Review: „Second Hand Spaces“

M. Ziehl, S. Oßwald, O. Hasemann, D. Schnier (Eds.): Second Hand Spaces, Jovis, Berlin, 2012 (eng/ger)

The book “Second Hand Spaces” assembles essays and descriptions of projects, performances and possibilities of re-used spaces in Germany, Switzerland, and Denmark. The material of its grey cardboard jacket goes by the beautiful name ‘Silberschrenz’ and protects a glossy golden first page. In reference to used clothing the term “second hand” is interpreted as indication of an alternative notion of life that is critical of consumption. This might be as true for temporary architectures as it is for the average critical awareness in fashion.
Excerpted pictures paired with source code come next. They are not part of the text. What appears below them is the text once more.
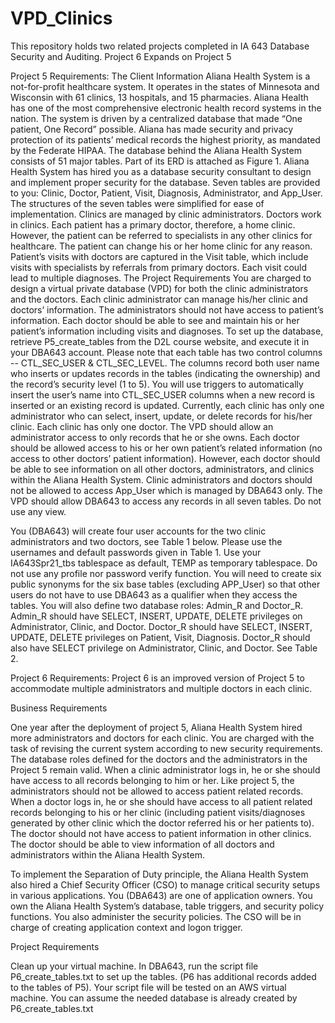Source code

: # VPD_Clinics

This repository holds two related projects completed in IA 643 Database Security and Auditing.
Project 6 Expands on Project 5

Project 5 Requirements:
The Client Information
Aliana Health System is a not-for-profit healthcare system. It operates in the states of Minnesota and Wisconsin with 61 clinics, 13 hospitals, and 15 pharmacies. Aliana Health has one of the most comprehensive electronic health record systems in the nation. The system is driven by a centralized database that made “One patient, One Record” possible. Aliana has made security and privacy protection of its patients’ medical records the highest priority, as mandated by the Federate HIPAA.
The database behind the Aliana Health System consists of 51 major tables. Part of its ERD is attached as Figure 1. Aliana Health System has hired you as a database security consultant to design and implement proper security for the database. Seven tables are provided to you: Clinic, Doctor, Patient, Visit, Diagnosis, Administrator, and App_User.  The structures of the seven tables were simplified for ease of implementation.  Clinics are managed by clinic administrators. Doctors work in clinics. Each patient has a primary doctor, therefore, a home clinic. However, the patient can be referred to specialists in any other clinics for healthcare. The patient can change his or her home clinic for any reason. Patient’s visits with doctors are captured in the Visit table, which include visits with specialists by referrals from primary doctors. Each visit could lead to multiple diagnoses.
The Project Requirements
You are charged to design a virtual private database (VPD) for both the clinic administrators and the doctors. Each clinic administrator can manage his/her clinic and doctors’ information. The administrators should not have access to patient’s information. Each doctor should be able to see and maintain his or her patient’s information including visits and diagnoses. To set up the database, retrieve P5_create_tables from the D2L course website, and execute it in your DBA643 account. 
Please note that each table has two control columns -- CTL_SEC_USER & CTL_SEC_LEVEL. The columns record both user name who inserts or updates records in the tables (indicating the ownership) and the record’s security level (1 to 5). You will use triggers to automatically insert the user’s name into CTL_SEC_USER columns when a new record is inserted or an existing record is updated.
Currently, each clinic has only one administrator who can select, insert, update, or delete records for his/her clinic. Each clinic has only one doctor. The VPD should allow an administrator access to only records that he or she owns. Each doctor should be allowed access to his or her own patient’s related information (no access to other doctors’ patient information). However, each doctor should be able to see information on all other doctors, administrators, and clinics within the Aliana Health System. Clinic administrators and doctors should not be allowed to access App_User which is managed by DBA643 only. The VPD should allow DBA643 to access any records in all seven tables. Do not use any view.

You (DBA643) will create four user accounts for the two clinic administrators and two doctors, see Table 1 below.  Please use the usernames and default passwords given in Table 1. Use your IA643Spr21_tbs tablespace as default, TEMP as temporary tablespace. Do not use any profile nor password verify function. You will need to create six public synonyms for the six base tables (excluding APP_User) so that other users do not have to use DBA643 as a qualifier when they access the tables. You will also define two database roles: Admin_R and Doctor_R. Admin_R should have SELECT, INSERT, UPDATE, DELETE privileges on Administrator, Clinic, and Doctor. Doctor_R should have SELECT, INSERT, UPDATE, DELETE privileges on Patient, Visit, Diagnosis. Doctor_R should also have SELECT privilege on Administrator, Clinic, and Doctor. See Table 2.


Project 6 Requirements:
Project 6 is an improved version of Project 5 to accommodate multiple administrators and multiple doctors in each clinic.
  
Business Requirements

One year after the deployment of project 5, Aliana Health System hired more administrators and doctors for each clinic.  You are charged with the task of revising the current system according to new security requirements. The database roles defined for the doctors and the administrators in the Project 5 remain valid. When a clinic administrator logs in, he or she should have access to all records belonging to him or her. Like project 5, the administrators should not be allowed to access patient related records. When a doctor logs in, he or she should have access to all patient related records belonging to his or her clinic (including patient visits/diagnoses generated by other clinic which the doctor referred his or her patients to). The doctor should not have access to patient information in other clinics. The doctor should be able to view information of all doctors and administrators within the Aliana Health System.

To implement the Separation of Duty principle, the Aliana Health System also hired a Chief Security Officer (CSO) to manage critical security setups in various applications. You (DBA643) are one of application owners. You own the Aliana Health System’s database, table triggers, and security policy functions. You also administer the security policies. The CSO will be in charge of creating application context and logon trigger.


Project Requirements

Clean up your virtual machine. In DBA643, run the script file P6_create_tables.txt to set up the tables. (P6 has additional records added to the tables of P5).
Your script file will be tested on an AWS virtual machine. You can assume the needed database is already created by P6_create_tables.txt
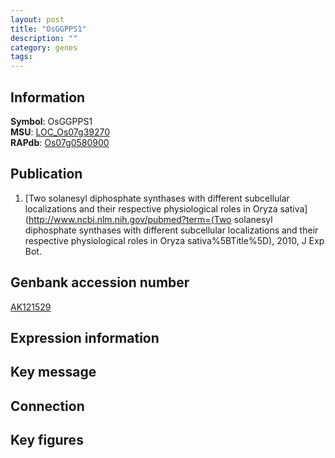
 ```yaml
---
layout: post
title: "OsGGPPS1"
description: ""
category: genes
tags: 
---
```


## Information
__Symbol__: OsGGPPS1  
__MSU__: [LOC_Os07g39270](http://rice.plantbiology.msu.edu/cgi-bin/ORF_infopage.cgi?orf=LOC_Os07g39270)  
__RAPdb__: [Os07g0580900](http://rapdb.dna.affrc.go.jp/viewer/gbrowse_details/irgsp1?name=Os07g0580900)  

## Publication
1. [Two solanesyl diphosphate synthases with different subcellular localizations and their respective physiological roles in Oryza sativa](http://www.ncbi.nlm.nih.gov/pubmed?term=(Two solanesyl diphosphate synthases with different subcellular localizations and their respective physiological roles in Oryza sativa%5BTitle%5D), 2010, J Exp Bot.

## Genbank accession number
[AK121529](http://www.ncbi.nlm.nih.gov/nuccore/AK121529)

## Expression information

## Key message

## Connection

## Key figures


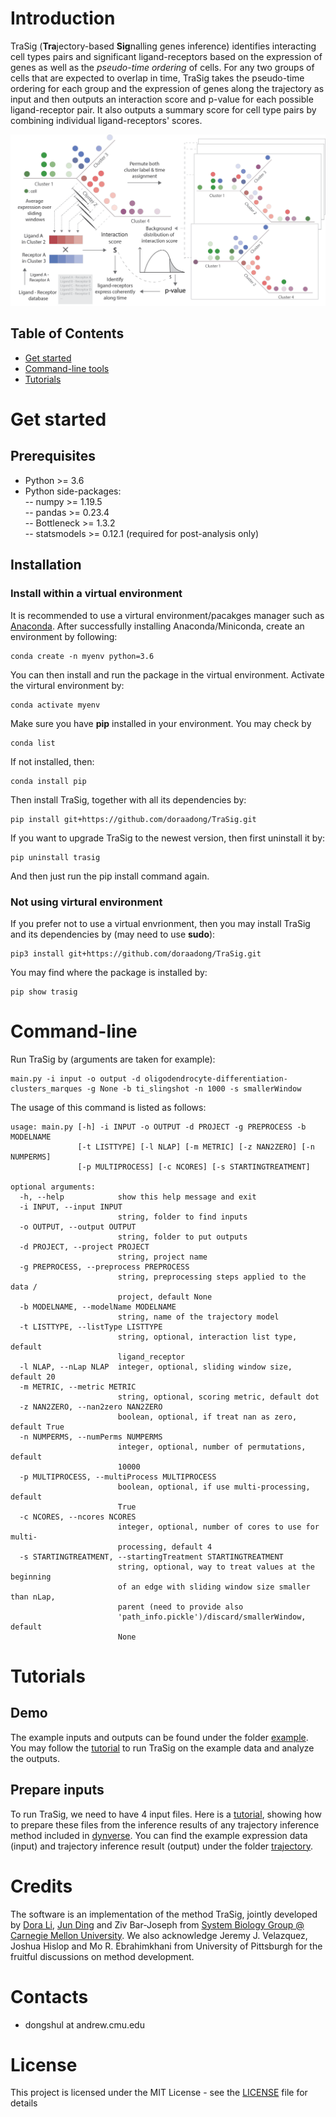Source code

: # Introduction
TraSig (**Tra**jectory-based **Sig**nalling genes inference) identifies interacting cell types pairs and significant ligand-receptors based on the expression of genes as well as the *pseudo-time ordering* of cells. For any two groups of cells that are expected to overlap in time, TraSig takes the pseudo-time ordering for each group and the expression of genes along the trajectory as input and then outputs an interaction score and p-value for each possible ligand-receptor pair. It also outputs a summary score for cell type pairs by combining individual ligand-receptors' scores. 

![flowchart](./method_diagram.png)

## Table of Contents
- [Get started](#Get&nbsp;started)
- [Command-line tools](#Command-line)
- [Tutorials](#Tutorials)

# Get started 
## Prerequisites 
* Python >= 3.6
* Python side-packages:   
-- numpy >= 1.19.5  
-- pandas >= 0.23.4  
-- Bottleneck >= 1.3.2  
-- statsmodels >= 0.12.1 (required for post-analysis only)

## Installation 

### Install within a virtual environment 

It is recommended to use a virtural environment/pacakges manager such as [Anaconda](https://www.anaconda.com/). After successfully installing Anaconda/Miniconda, create an environment by following: 

```shell
conda create -n myenv python=3.6
```

You can then install and run the package in the virtual environment. Activate the virtural environment by: 

```shell
conda activate myenv
```

Make sure you have **pip** installed in your environment. You may check by 

```shell
conda list
```

If not installed, then: 

```shell
conda install pip
```

Then install TraSig, together with all its dependencies by: 

```shell
pip install git+https://github.com/doraadong/TraSig.git
```

If you want to upgrade TraSig to the newest version, then first uninstall it by:

```shell
pip uninstall trasig
```
And then just run the pip install command again. 

### Not using virtural environment

If you prefer not to use a virtual envrionment, then you may install TraSig and its dependencies by (may need to use **sudo**): 

```shell
pip3 install git+https://github.com/doraadong/TraSig.git
```

You may find where the package is installed by:
 
```shell
pip show trasig
```

# Command-line 

Run TraSig by (arguments are taken for example): 

```shell
main.py -i input -o output -d oligodendrocyte-differentiation-clusters_marques -g None -b ti_slingshot -n 1000 -s smallerWindow
```
The usage of this command is listed as follows:  

```shell
usage: main.py [-h] -i INPUT -o OUTPUT -d PROJECT -g PREPROCESS -b MODELNAME
               [-t LISTTYPE] [-l NLAP] [-m METRIC] [-z NAN2ZERO] [-n NUMPERMS]
               [-p MULTIPROCESS] [-c NCORES] [-s STARTINGTREATMENT]

optional arguments:
  -h, --help            show this help message and exit
  -i INPUT, --input INPUT
                        string, folder to find inputs
  -o OUTPUT, --output OUTPUT
                        string, folder to put outputs
  -d PROJECT, --project PROJECT
                        string, project name
  -g PREPROCESS, --preprocess PREPROCESS
                        string, preprocessing steps applied to the data /
                        project, default None
  -b MODELNAME, --modelName MODELNAME
                        string, name of the trajectory model
  -t LISTTYPE, --listType LISTTYPE
                        string, optional, interaction list type, default
                        ligand_receptor
  -l NLAP, --nLap NLAP  integer, optional, sliding window size, default 20
  -m METRIC, --metric METRIC
                        string, optional, scoring metric, default dot
  -z NAN2ZERO, --nan2zero NAN2ZERO
                        boolean, optional, if treat nan as zero, default True
  -n NUMPERMS, --numPerms NUMPERMS
                        integer, optional, number of permutations, default
                        10000
  -p MULTIPROCESS, --multiProcess MULTIPROCESS
                        boolean, optional, if use multi-processing, default
                        True
  -c NCORES, --ncores NCORES
                        integer, optional, number of cores to use for multi-
                        processing, default 4
  -s STARTINGTREATMENT, --startingTreatment STARTINGTREATMENT
                        string, optional, way to treat values at the beginning
                        of an edge with sliding window size smaller than nLap,
                        parent (need to provide also
                        'path_info.pickle')/discard/smallerWindow, default
                        None
```

# Tutorials

## Demo 
The example inputs and outputs can be found under the folder [example](example). You may follow the [tutorial](tutorials/Run_TraSig_on_example_data.ipynb) to run TraSig on the example data and analyze the outputs. 

## Prepare inputs 
To run TraSig, we need to have 4 input files. Here is a [tutorial](tutorials/Prepare_input_from_dynverse_ti_methods.ipynb), showing how to prepare these files from the inference results of any trajectory inference method included in [dynverse](https://dynverse.org/). You can find the example expression data (input) and trajectory inference result (output) under the folder [trajectory](trajectory). 

# Credits
The software is an implementation of the method TraSig, jointly developed by [Dora Li](https://github.com/doraadong), [Jun Ding](https://github.com/phoenixding) and Ziv Bar-Joseph from [System Biology Group @ Carnegie Mellon University](http://sb.cs.cmu.edu/). We also acknowledge Jeremy J. Velazquez, Joshua Hislop and Mo R. Ebrahimkhani from University of Pittsburgh for the fruitful discussions on method development. 

# Contacts
* dongshul at andrew.cmu.edu 

# License 
This project is licensed under the MIT License - see the [LICENSE](LICENSE) file for details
However, on its way along second chances – from former outdoor pools to campsites, from high-rises to artist colonies, from inhospitable brownfields to public gardens, from railway stations to opera houses – this book articulates some valid questions for urban transformation: How to find a practice that not only focuses on what can be planned but includes what is not yet planned, that does not view users purely as space consumers but wins over partners for the production of space? Or, should civic involvement and temporary uses not also be viewed as actual and prospective participation (in planning procedures)? These suggestions are calling for emancipation and personal engagement. This of course sounds a little scary when a lot of people are exposed to precarious livelihoods and adamant financial forces in a sphere of deregulation and uncertainty. But in terms of new political imaginations and a critical urban theory these might be points worth talking about. So, one prospect of this book could read like this: Try to leave your fingerprints on the things that matter to you. Don’t seek for the second chance – take the first one. Make use of the built environment, inhabit spaces, re-organize time, and take positions in ways that have not been foreseen. Besides such likeable but vaguely heroic requests, one could find some suggestions for people concerned with knowledge production, publishing and graphic design too. Those relate to an obvious secret from inside our bookshelves: The most interesting books are used, overwritten and damaged heavily. In this sense the “Second Hand Spaces” appear as a self-fulfilling prophecy. Its golden page and the soft ‘Silberschrenz’ directly become witnesses of action and attraction. Following a theory on second views by Eyal Weizman, not only the traces on the book itself but all of its content – the walls, the lots, the objects, and the constellations – could be reviewed as forensic artifacts that tell their own story.